Le MAIRE : Est-ce qu’il y a encore une question ? Oui, une.
Rafaël MAYCHMAZ : Oui, désolé pour le délai, j’étais un peu sous l’eau.
2/ Intelligence artificielle, est-ce que ce serait une opportunité pour les communes ?
J’ai hésité à poser cette question pour plusieurs raisons.
La première, c’est parce que c’est vrai qu’en ce moment on entend dire que cette nouvelle technologie consomme beaucoup de ressources et d’énergie ; alors, c’est vrai pour une partie, mais ce n’est pas vrai pour une autre partie, comme la reconnaissance des visages, par exemple, sur votre téléphone, ça tourne sur un téléphone. Ça dépend. Mais j’ai décidé quand même de vous la poser, parce que j’ai vu que le Sénat s’y intéressait, et nous sommes représentés au Sénat et, dans ce contexte, où il s’intéresse à ce sujet, notamment au sein de la Délégation à la prospective présidée par la sénatrice Christine Lavarde (sénatrice des Hauts-de-Seine) au travers de la thématique « IA, territoires et proximité », et il m’a semblé opportun de vous poser cette question.
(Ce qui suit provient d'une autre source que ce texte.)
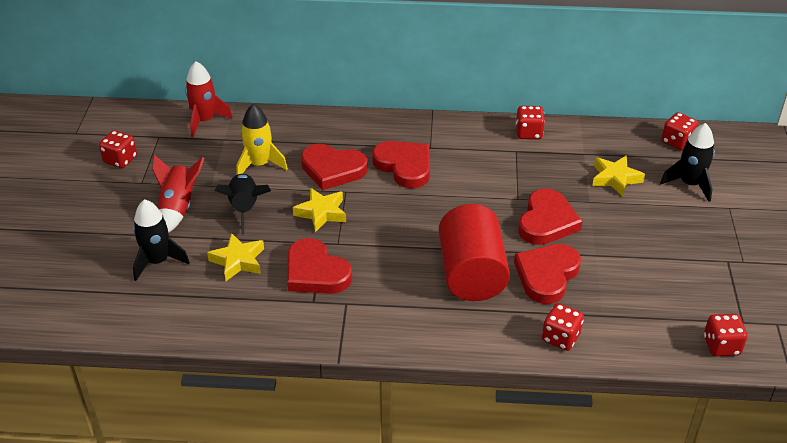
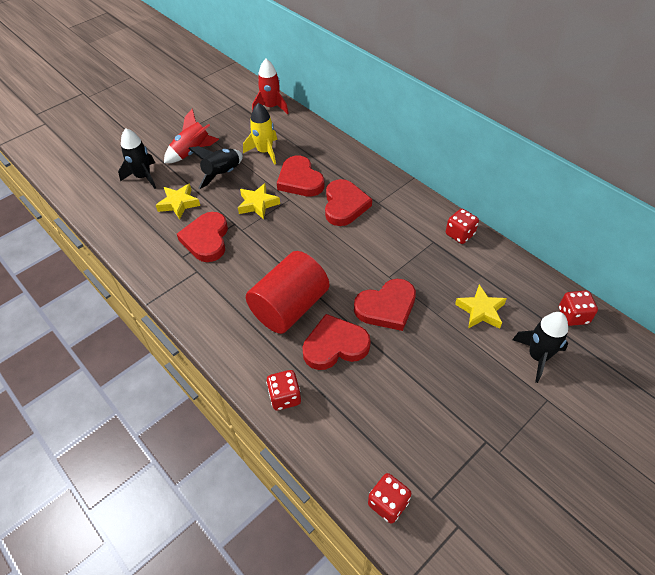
camera: 45 degrees right, 10 degrees up
(120, 160) = (201, 106): red dice -> none

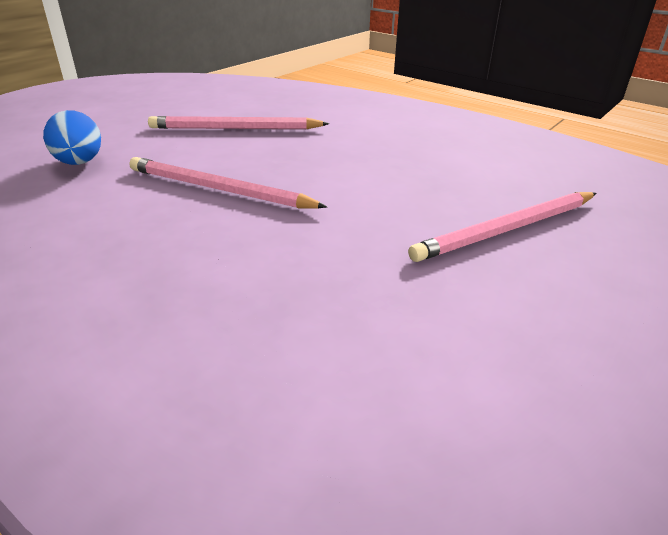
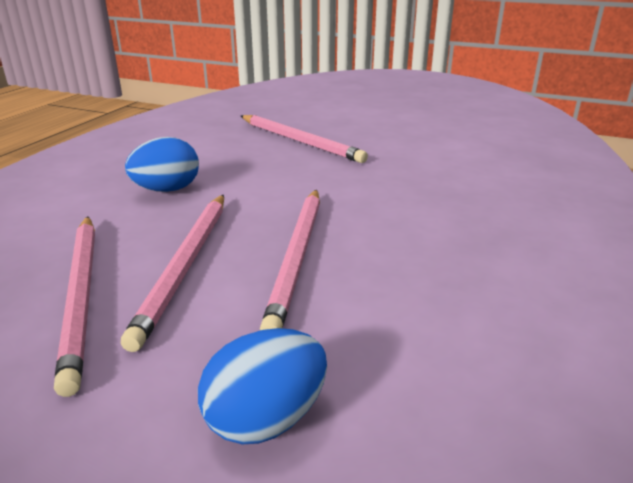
camera: 105 degrees left, 5 degrees down
(245, 154) = (186, 264): none -> pink pencil
(377, 152) = (167, 190): none -> blue egg

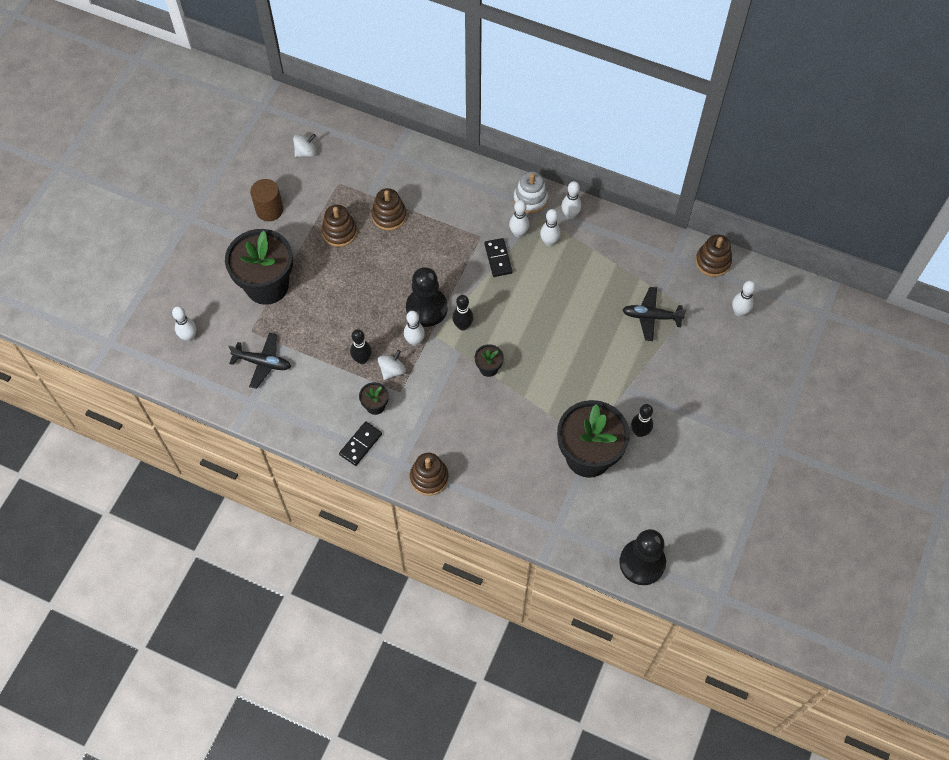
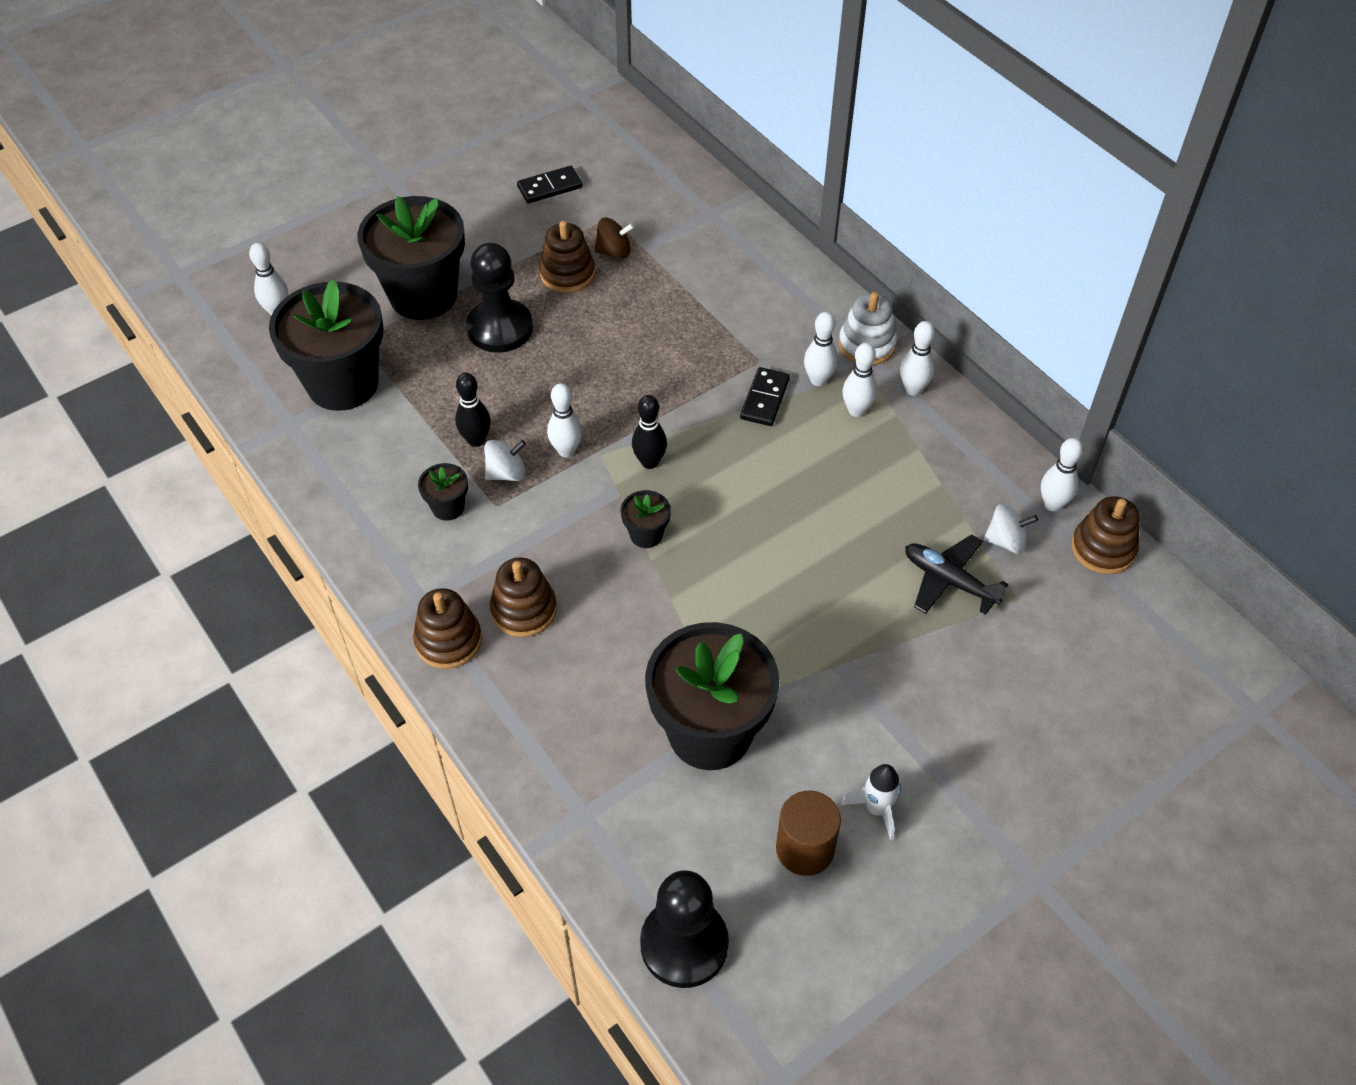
camera: 30 degrees right, 10 degrees down
(262, 363) = (343, 384): black plane -> black flower pot
(269, 210) = (497, 211): brown cylinder -> brown cylinder (805, 849)
(306, 152) = (596, 166): white spinning top -> white spinning top (1006, 541)
(356, 205) = (614, 252): none -> brown spinning top
(360, 444) = (388, 547): black domino -> black domino (549, 187)
(389, 216) = (649, 283): brown stacking toy -> brown stacking toy (524, 610)
(426, 308) = (615, 416): black pawn -> black pawn (500, 328)
(639, 432) = (817, 739): black bowling pin -> none
(687, 452) = (876, 809): none -> white rocket
(739, 312) = (1103, 641): white bowling pin -> white bowling pin (1052, 504)

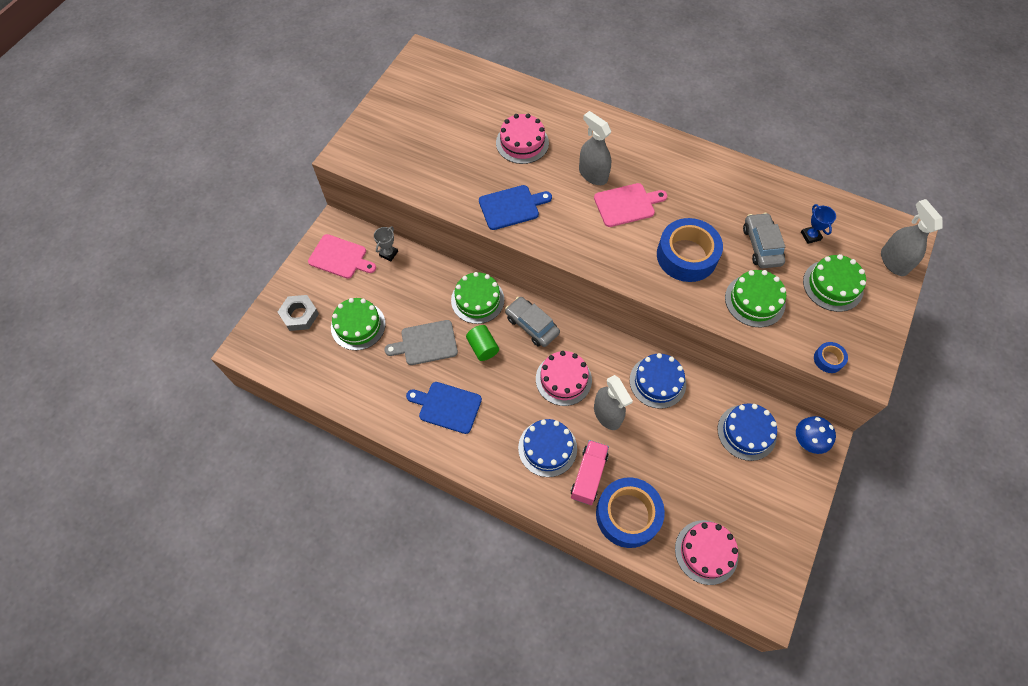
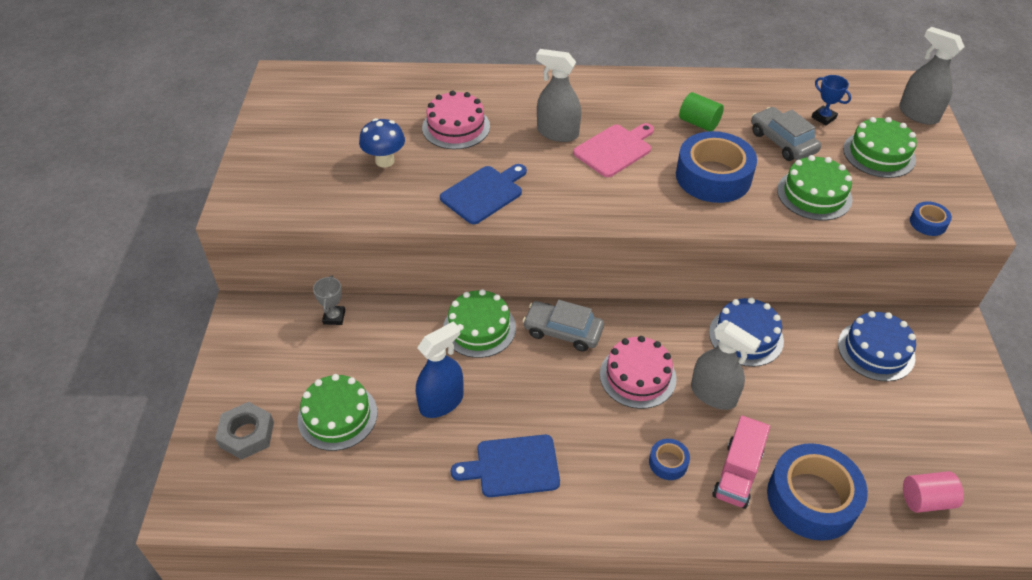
camera: 25 degrees left, 15 degrees down
(340, 257) = (269, 344): pink cutting board -> none
(426, 343) = (441, 402): grey cutting board -> blue spray bottle
(483, 348) = (518, 379): green cylinder -> green cylinder (699, 123)
(547, 448) = (668, 462): blue cake -> blue tape
(588, 476) = (737, 473): pink truck -> pink truck turned 150 degrees counterclockwise
(706, 552) = (926, 500): pink cake -> pink cylinder
(806, 442) = (942, 335): blue mushroom -> blue mushroom (385, 161)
Alors, mes chers collègues :
• Un témoignage de votre part : je souhaite savoir quelle est votre appréciation générale du sujet ? • Expérimentation : Est-ce que des applications à base d’IA sont déjà mises œuvre dans nos services publics locaux ? Cela peut concerner tout un tas de domaines, mais, par exemple, j’ai lu dans la Gazette des communes que ça pouvait concerner la compatibilité, ça pouvait concerner le juridique, ça pouvait concerner aussi la valorisation des archives, enfin, ça pouvait concerner tout un tas de domaines. On l’a vu aussi aux jeux olympiques.
• J’ai une question sur le potentiel que, vous, en tant qu’acteur local, vous avez identifié : Avez-vous identifié des gisements liés au numérique de manière générale ou à l’IA, pour améliorer le fonctionnement de nos services ? • Et puis, avez-vous un pilotage, une feuille de route sur le sujet ?
J’en profite pour avoir une pensée, c’est vrai qu’on me dit souvent que je suis trop long dans mes expressions, et j’ai trouvé quand même que sur Internet on peut trouver des logiciels qui permettent de convertir la bande audio ou la bande vidéo en retranscription et donc là je me permets de le citer pour nos agents.
Je vous remercie.
Le MAIRE : Madame LOUVET.
Claire LOUVET : Merci, Monsieur MAYCHMAZ, pour la question. Moi, je vais répondre de manière assez courte et en trois temps.
C’est sûr que l’Intelligence artificielle constitue une opportunité pour tous les secteurs, notamment le secteur public et pour les communes. Il est indéniable que cette technologie permet d’améliorer le processus de décision, d’aider à l’optimisation d’un certain nombre d’actes. Et, de ce fait, la ville de Saint-Cloud et, plus particulièrement, la direction du système d’information du numérique assure une veille sur ce sujet innovant et promoteur pour capter les cas d’usage qui seraient pertinents.